_Your objective_
Please rewrite this data with "locality" replaced by "site" and everything else unchanged, leaving out the pictures.

[START Records for the exercise]

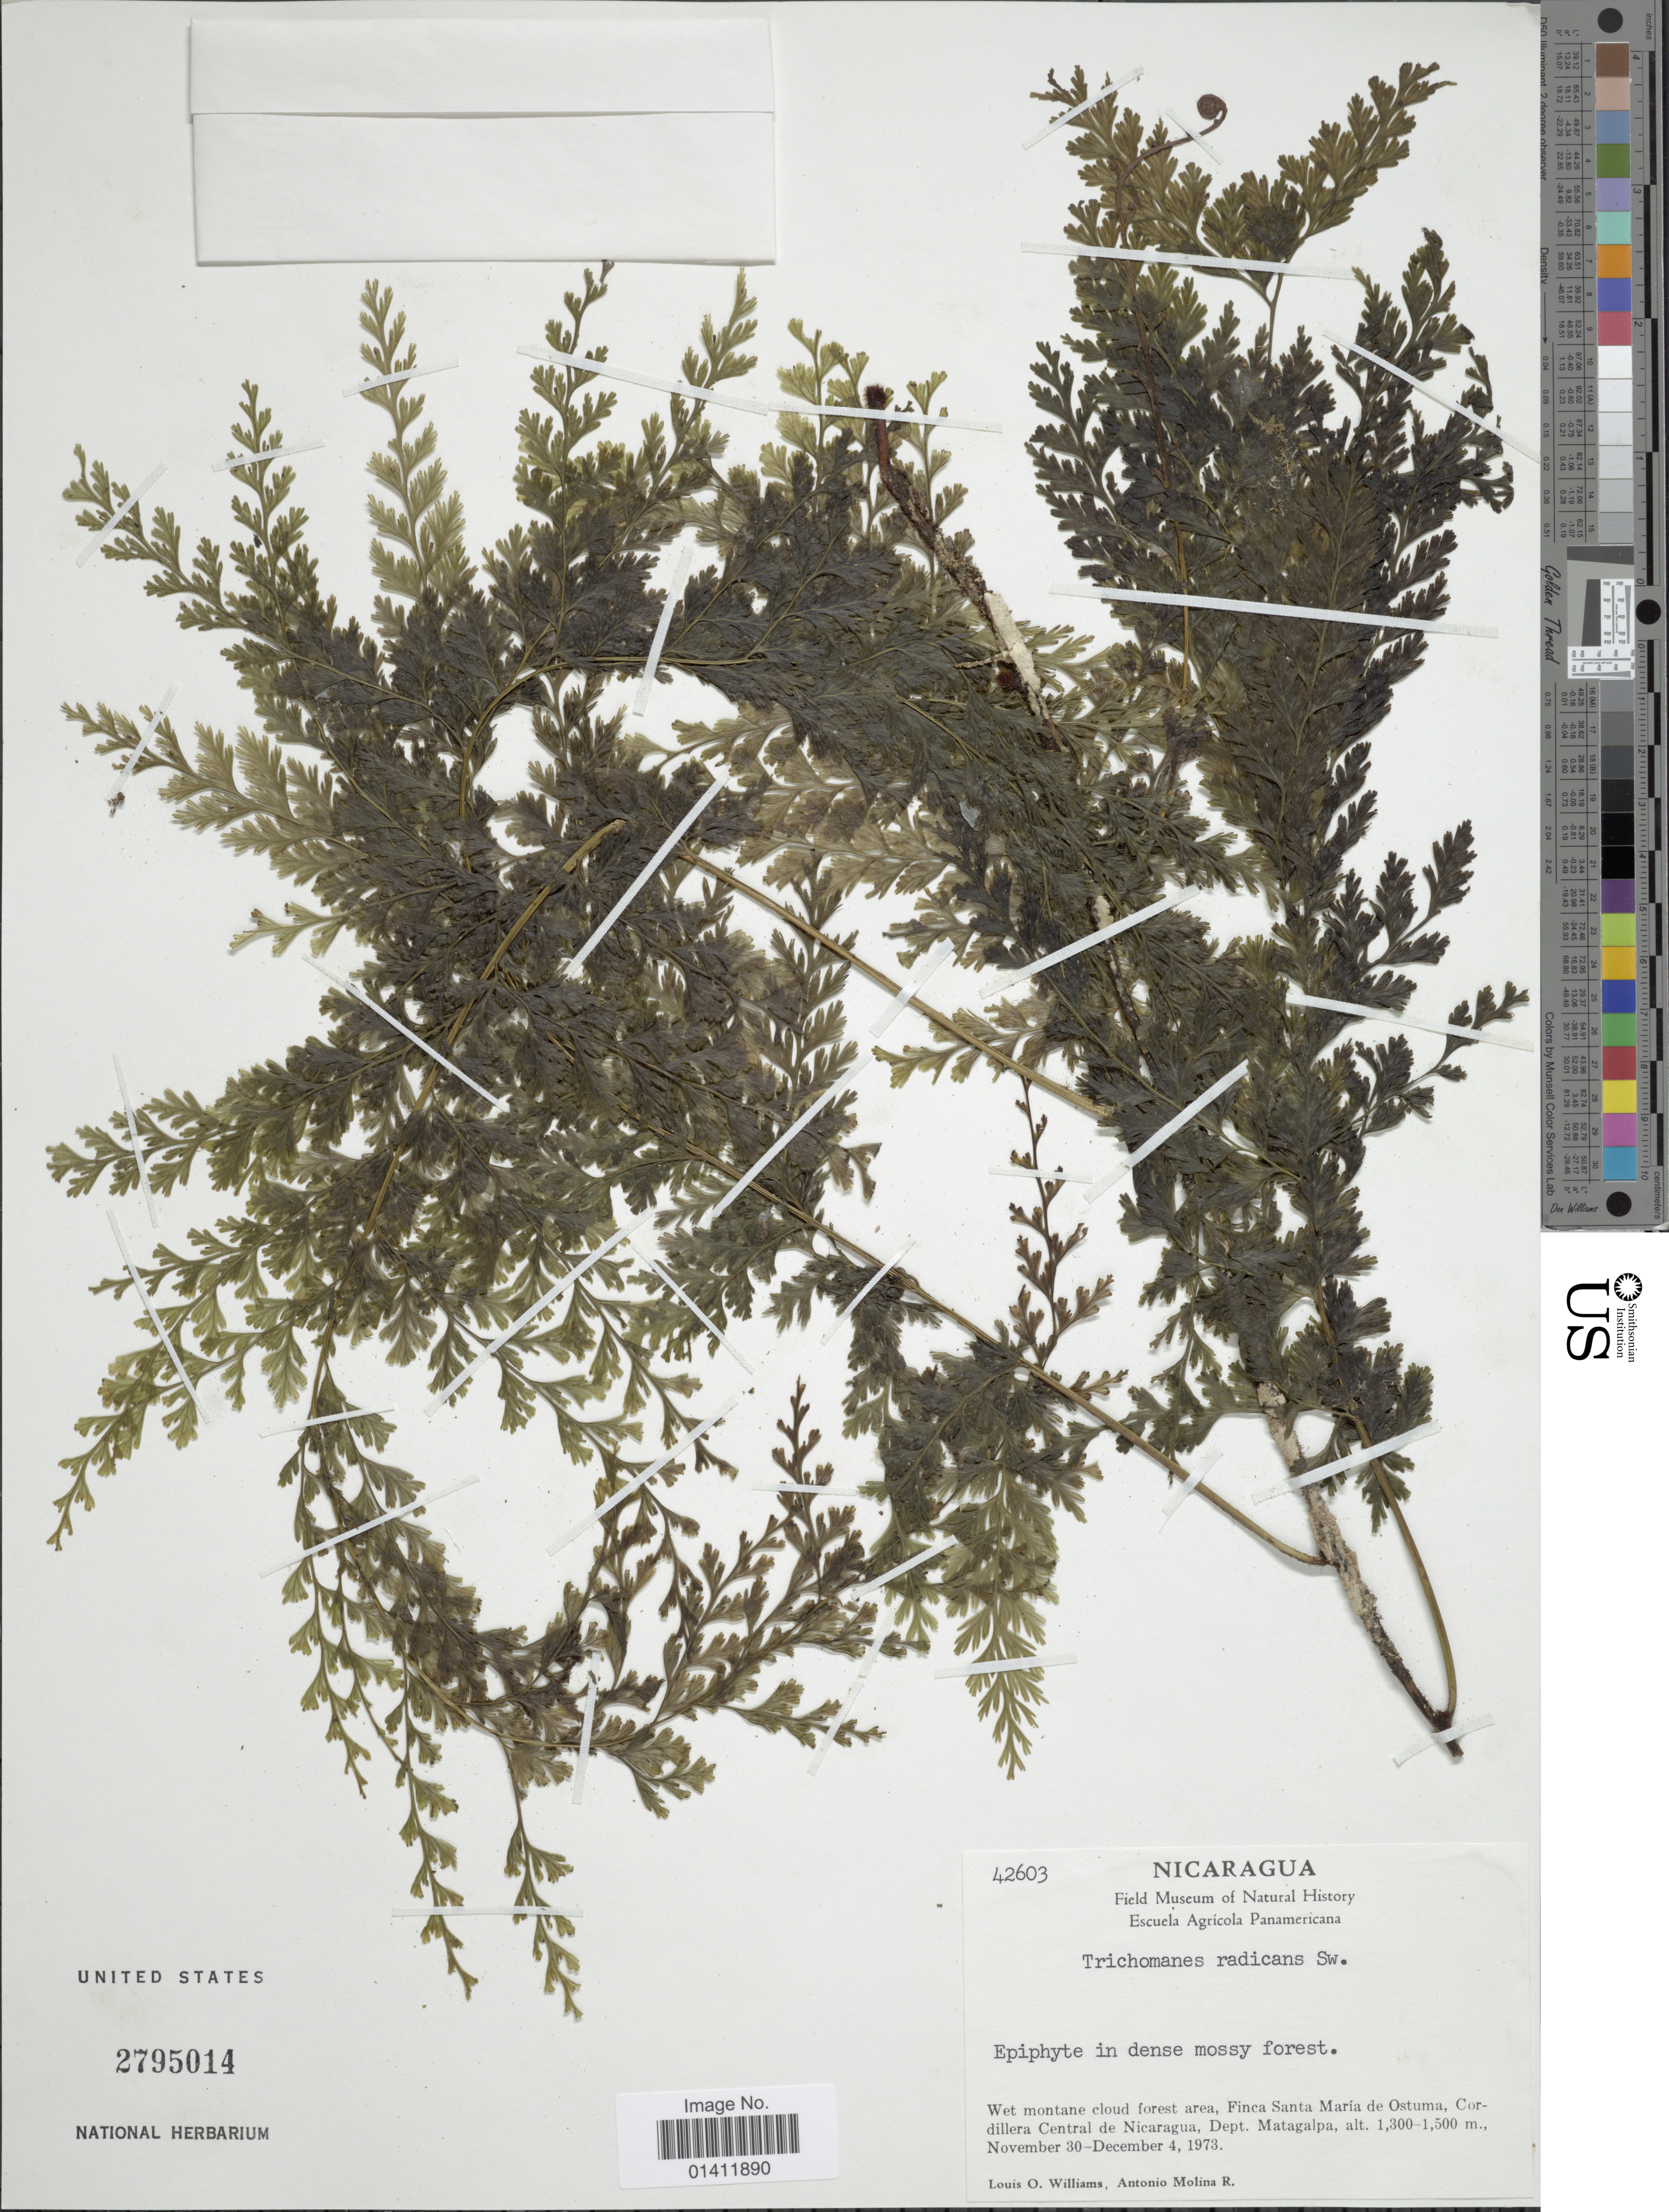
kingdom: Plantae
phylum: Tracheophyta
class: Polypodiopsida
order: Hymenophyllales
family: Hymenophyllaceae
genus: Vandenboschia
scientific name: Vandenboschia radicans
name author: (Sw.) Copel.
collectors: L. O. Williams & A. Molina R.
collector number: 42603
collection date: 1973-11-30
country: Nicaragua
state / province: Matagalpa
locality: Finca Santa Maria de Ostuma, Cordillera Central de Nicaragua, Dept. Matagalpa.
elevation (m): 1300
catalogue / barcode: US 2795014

[END Records for the exercise]

_Exercise result_
kingdom: Plantae
phylum: Tracheophyta
class: Polypodiopsida
order: Hymenophyllales
family: Hymenophyllaceae
genus: Vandenboschia
scientific name: Vandenboschia radicans
name author: (Sw.) Copel.
collectors: L. O. Williams & A. Molina R.
collector number: 42603
collection date: 1973-11-30
country: Nicaragua
state / province: Matagalpa
site: Finca Santa Maria de Ostuma, Cordillera Central de Nicaragua, Dept. Matagalpa.
elevation (m): 1300
catalogue / barcode: US 2795014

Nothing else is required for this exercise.